Revision comparison data
----
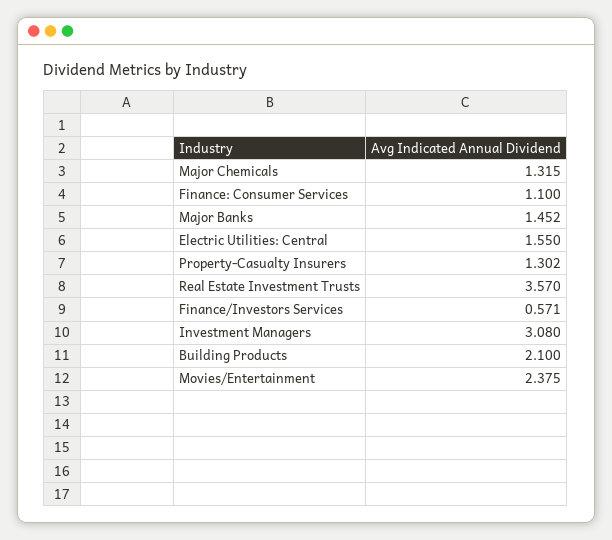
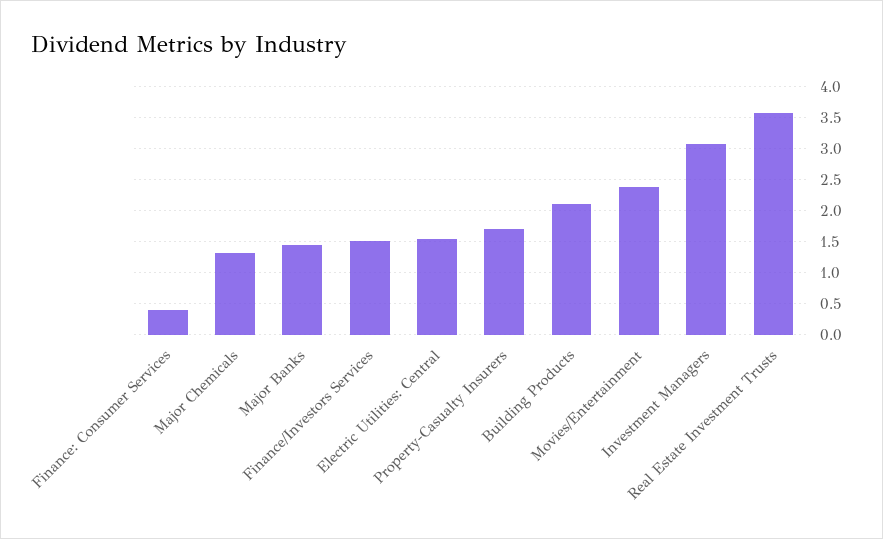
Finance: Consumer Services: 1.1 -> 0.4
Property-Casualty Insurers: 1.302 -> 1.7
Finance/Investors Services: 0.571 -> 1.5

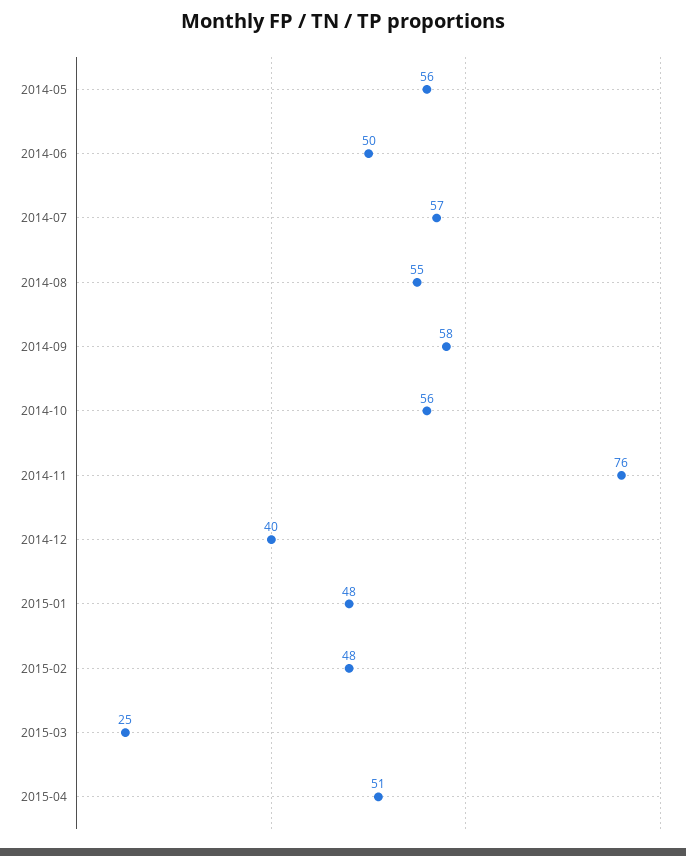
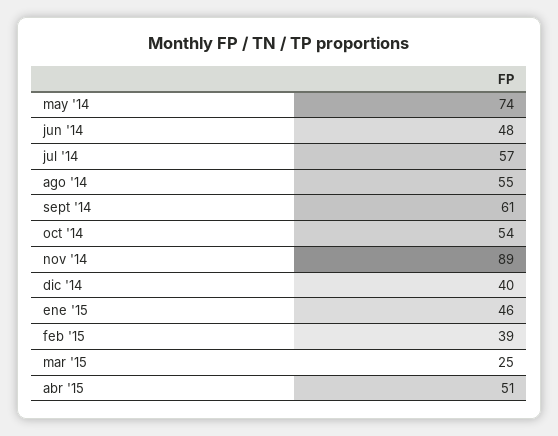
2014-05: 56 -> 74
2014-06: 50 -> 48
2014-09: 58 -> 61
2014-10: 56 -> 54
2014-11: 76 -> 89
2015-01: 48 -> 46
2015-02: 48 -> 39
----
## Task objective
Your reply should be the full data above, copied exactly, with no pictures in it.

## Exercise result
Finance: Consumer Services: 1.1 -> 0.4
Property-Casualty Insurers: 1.302 -> 1.7
Finance/Investors Services: 0.571 -> 1.5

2014-05: 56 -> 74
2014-06: 50 -> 48
2014-09: 58 -> 61
2014-10: 56 -> 54
2014-11: 76 -> 89
2015-01: 48 -> 46
2015-02: 48 -> 39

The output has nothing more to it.